Moreover, it does matter to SEO doesn’t it? (that’s a rhetorical question – remember? everything matters). Tags result in fans, likes, retweets, comments, and links that make your site and your content part of the web (world wide web) of information and remind Google that your information is timely, popular, and connected. If you’re a dead end on the internet, you’re a dead end.
7. Foundation, Function, Finesse.
When you get into the office tomorrow, call a meeting of everyone and lay out the model of the 3Fs. Your entire team should have a role in your business in this regard.
How does that apply to what you appear in search?
- Foundation
- The quality of your website
- Do you have analytics in place?
- Are you capturing demand?
- Are you meeting every conceivable query?
- If you are building a mobile app but don’t yet have Android ready, do you have a page explaining that?
- Are the URLs to your web pages intuitive and logical like a library
We’re not going to get into everything that matters in SEO since everything matters. Being the founder/owner/CEO, your job is to make sure everyone is aware that everything matters and that you have a foundation built upon which search engines can work.
- Function
- Are you creating content about your business?
- Are you involved in social channels where appropriate?
- Is the media covering you?
- Are you serving customers effectively?
- Are you addressing service issues?
The day to day functions of your business should take into account what search engines will think. Are they?
- Finesse
- Are you creating a better experience than competitors?
- Are you creating referrals and word of mouth?
- Is the media merely covering your announcements or are they talking about you?
- Are you speaking at the right events?
The finesse is exactly that. What it takes to distinguish what you do.
The one thing that may surprise you.
HOW to do this is the easy part! Simply look it up on Google. There are only so many things that matter when it comes to the technical aspects “SEO” – making sure your site is fast, making sure you have Titles and meta descriptions, making sure your images have alt text, etc.
The hard part is grasping that SEO is not about acquiring customers. It’s not a thing you can just pay to have done for you nor implemented to launch. It’s a practice that your venture either practices or fails.
In the interest of you getting funded, I simply don’t want you to fail because you failed to practice.

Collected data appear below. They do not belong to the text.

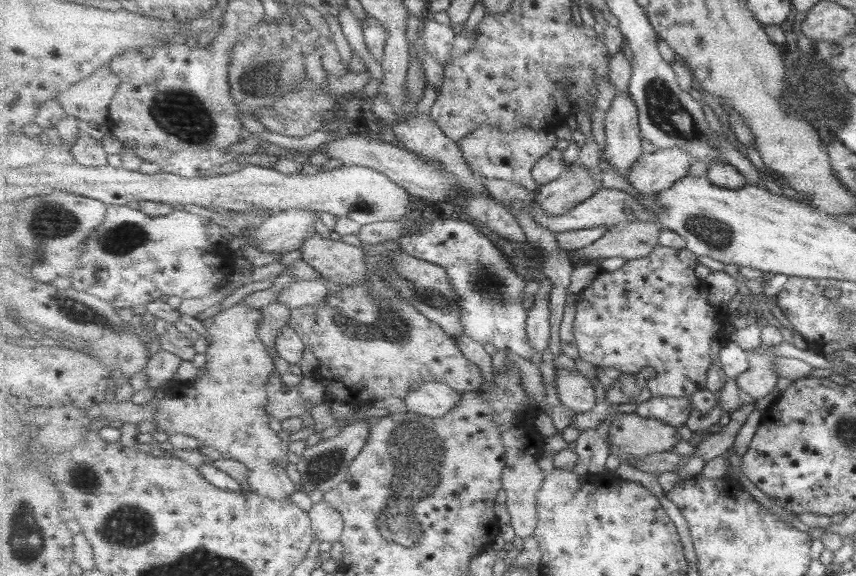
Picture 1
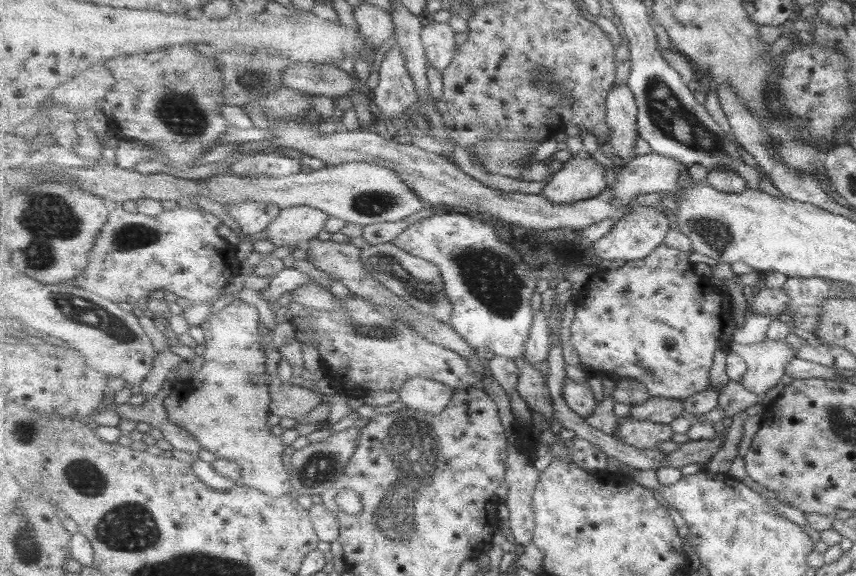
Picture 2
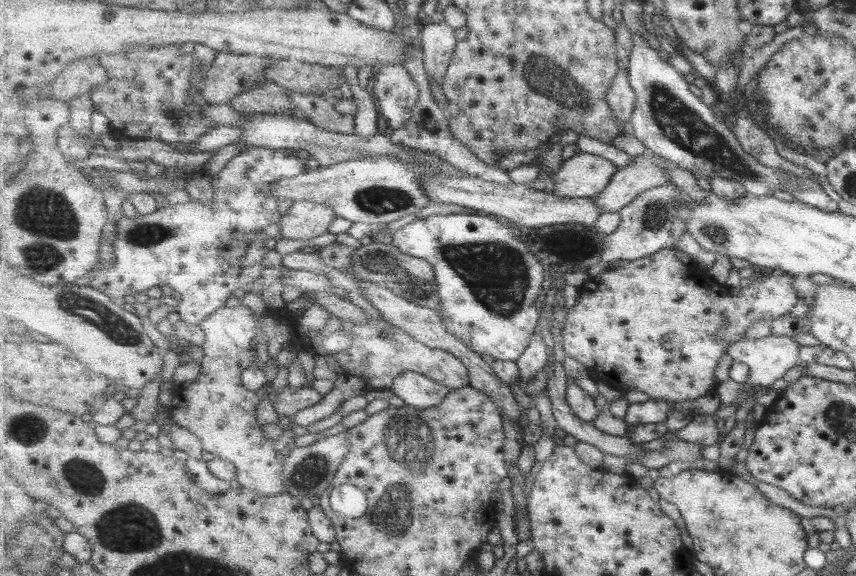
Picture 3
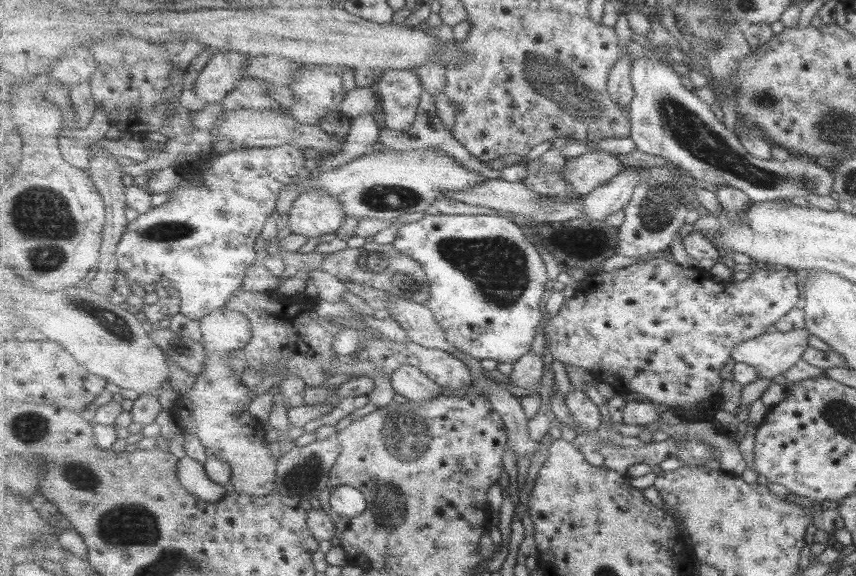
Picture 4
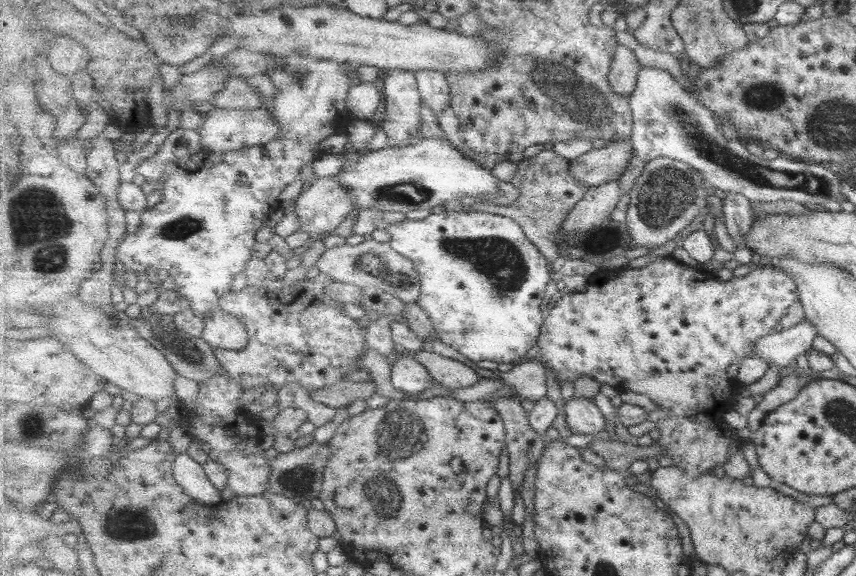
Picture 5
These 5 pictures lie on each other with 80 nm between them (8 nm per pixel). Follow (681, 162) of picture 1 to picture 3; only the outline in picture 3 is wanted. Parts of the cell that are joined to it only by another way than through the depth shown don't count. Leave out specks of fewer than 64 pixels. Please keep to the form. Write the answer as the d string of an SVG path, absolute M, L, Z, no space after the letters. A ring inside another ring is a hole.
M653 152L635 157L628 165L619 167L609 186L593 197L603 213L619 213L642 192L671 182L667 161Z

Thanks, Paul! Awesome article
Thank you for posting… I couldn’t make it and was super bummed
Really excellent article.
It’s amazing how many people don’t think about their digital presence. In this day and age consumers will look up the service or product they are interested in BEFORE calling anyone. They only want to do business with people they trust AND that comes from GIVING lots of free advice about your niche via the internet.
When they find your posts it creates a sense of trust. I can’t tell you how many people hire me on the first call they make to me because I share so much of my knowledge on the internet.
Paul O’Brien what a great approach. I found your instruction immensely helpful and motivating. It’s caused me to schedule regular blog posts and rethink how I’m doing some things already. Thanks!
Thanks for your insight! #SEObrien #mlitarymoves #militaryfamily #veteranowned #veteranstartup #bunkerlabs #wework
Thanks for the reminder that SEO is a practice that is ever-changing. I’d like to look for SEO solutions someday when I launch my own website for freelancing work. That way, I wouldn’t worry too much about ensuring traffic to go to the site.